Bonjour Maître,
Je suis conjointe survivante, mariée sous le régime de la séparation de biens. Mon mari, citoyen français, est décédé en décembre 2024 en France, des suites d'une maladie oncologique. Il n'existe aucun testament.
Nous vivions ensemble à Tahiti (Polynésie française) dans un appartement appartenant en propre à mon mari et constituant notre logement familial.
Entre avril et juin 2024, nous avons quitté temporairement Tahiti pour la France pour des raisons médicales graves, afin d'accompagner le traitement du fils de mon mari, victime d'un accident.
Pendant cette absence, l'appartement a été loué temporairement, uniquement pour couvrir nos frais médicaux et de séjour, avec l'intention clairement exprimée de réintégrer le logement après la fin du traitement.
Durant cette période très difficile, nous avons connu une séparation temporaire, pour des raisons psychologiques et administratives, sans
divorce ni volonté de rupture définitive. Nous nous sommes rapidement réconciliés et avions le projet commun de retourner vivre ensemble à Tahiti. Le décès de mon mari est malheureusement survenu avant ce retour.
Je dispose de preuves écrites, notamment :
* documents médicaux,
* échanges avec l'agence immobilière indiquant une location limitée (6 mois, éventuellement jusqu'à 1 an selon la situation médicale),
* correspondance avec mon mari évoquant nos projets de vie commune à Tahiti,
* échanges personnels jusqu'à son décès.
Difficulté rencontrée:
Le notaire en charge de la succession à Tahiti refuse de reconnaître mon droit de jouissance viager au logement (article 764 du Code civil), au motif que le logement aurait perdu son caractère de résidence principale du fait de la location avant le décès, et que nous aurions résidé séparément.
Il maintient notamment la position suivante :
« Le bien constituant la résidence principale du défunt ayant été loué avant le décès, la conjointe survivante ne peut prétendre au droit viager au logement. »
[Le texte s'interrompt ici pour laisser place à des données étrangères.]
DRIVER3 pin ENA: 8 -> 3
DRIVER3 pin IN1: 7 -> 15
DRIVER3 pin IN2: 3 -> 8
Pourtant, mon avocate à Tahiti a expressément demandé que mes droits relatifs au droit de jouissance viager soient mentionnés dans l'acte notarié.
Questions juridiques:
1. Le fait de louer temporairement le logement familial pour des raisons médicales et financières fait-il perdre le caractère de résidence principale au sens de l'article 764 du Code civil ?
2. Une séparation temporaire, sans divorce et sans volonté de rupture définitive, peut-elle être qualifiée de séparation de fait privant la conjointe survivante du droit d'usage et d'habitation ?
3. Les éléments de preuve démontrant le caractère temporaire de l'absence, de la location et de la séparation, ainsi que l'intention commune de retour, permettent-ils juridiquement de contester la position du notaire ?
Objectif:
Je souhaite savoir si ma situation présente des arguments juridiques sérieux permettant de faire reconnaître mon droit de jouissance viager.
Dans un second temps, si ma situation le justifie juridiquement, je souhaiterais également savoir s'il serait envisageable d'établir une note juridique argumentée destinée au notaire, afin de faire valoir mes droits de conjointe survivante.
Je vous remercie par avance pour vos éclairages.